• The problem:
In the listing below, find the line with "Kriget som slutet på politikens medel" and the line with "Sterns bluff i DN". Repeat those two lines and all lines between them exactly.

___

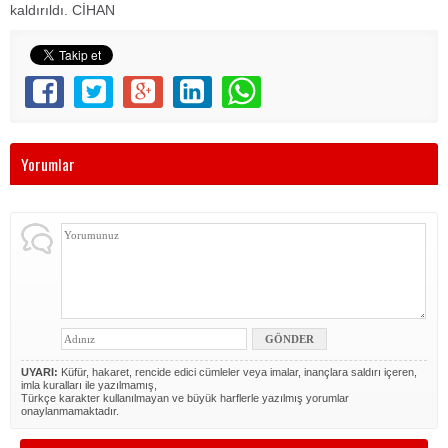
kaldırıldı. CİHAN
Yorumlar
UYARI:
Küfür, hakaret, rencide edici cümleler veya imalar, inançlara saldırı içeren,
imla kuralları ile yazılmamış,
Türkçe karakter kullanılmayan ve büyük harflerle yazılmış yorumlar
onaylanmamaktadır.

___

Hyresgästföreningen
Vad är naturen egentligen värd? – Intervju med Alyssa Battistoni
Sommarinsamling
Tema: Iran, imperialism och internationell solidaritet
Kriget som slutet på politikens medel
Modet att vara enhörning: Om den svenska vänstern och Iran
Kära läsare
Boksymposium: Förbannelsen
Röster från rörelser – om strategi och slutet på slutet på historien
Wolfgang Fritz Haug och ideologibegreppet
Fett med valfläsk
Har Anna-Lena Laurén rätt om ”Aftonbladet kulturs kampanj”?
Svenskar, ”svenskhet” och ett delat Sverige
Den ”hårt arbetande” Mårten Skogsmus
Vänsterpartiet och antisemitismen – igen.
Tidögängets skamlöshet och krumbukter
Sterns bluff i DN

___

• Written solution:
Kriget som slutet på politikens medel
Modet att vara enhörning: Om den svenska vänstern och Iran
Kära läsare
Boksymposium: Förbannelsen
Röster från rörelser – om strategi och slutet på slutet på historien
Wolfgang Fritz Haug och ideologibegreppet
Fett med valfläsk
Har Anna-Lena Laurén rätt om ”Aftonbladet kulturs kampanj”?
Svenskar, ”svenskhet” och ett delat Sverige
Den ”hårt arbetande” Mårten Skogsmus
Vänsterpartiet och antisemitismen – igen.
Tidögängets skamlöshet och krumbukter
Sterns bluff i DN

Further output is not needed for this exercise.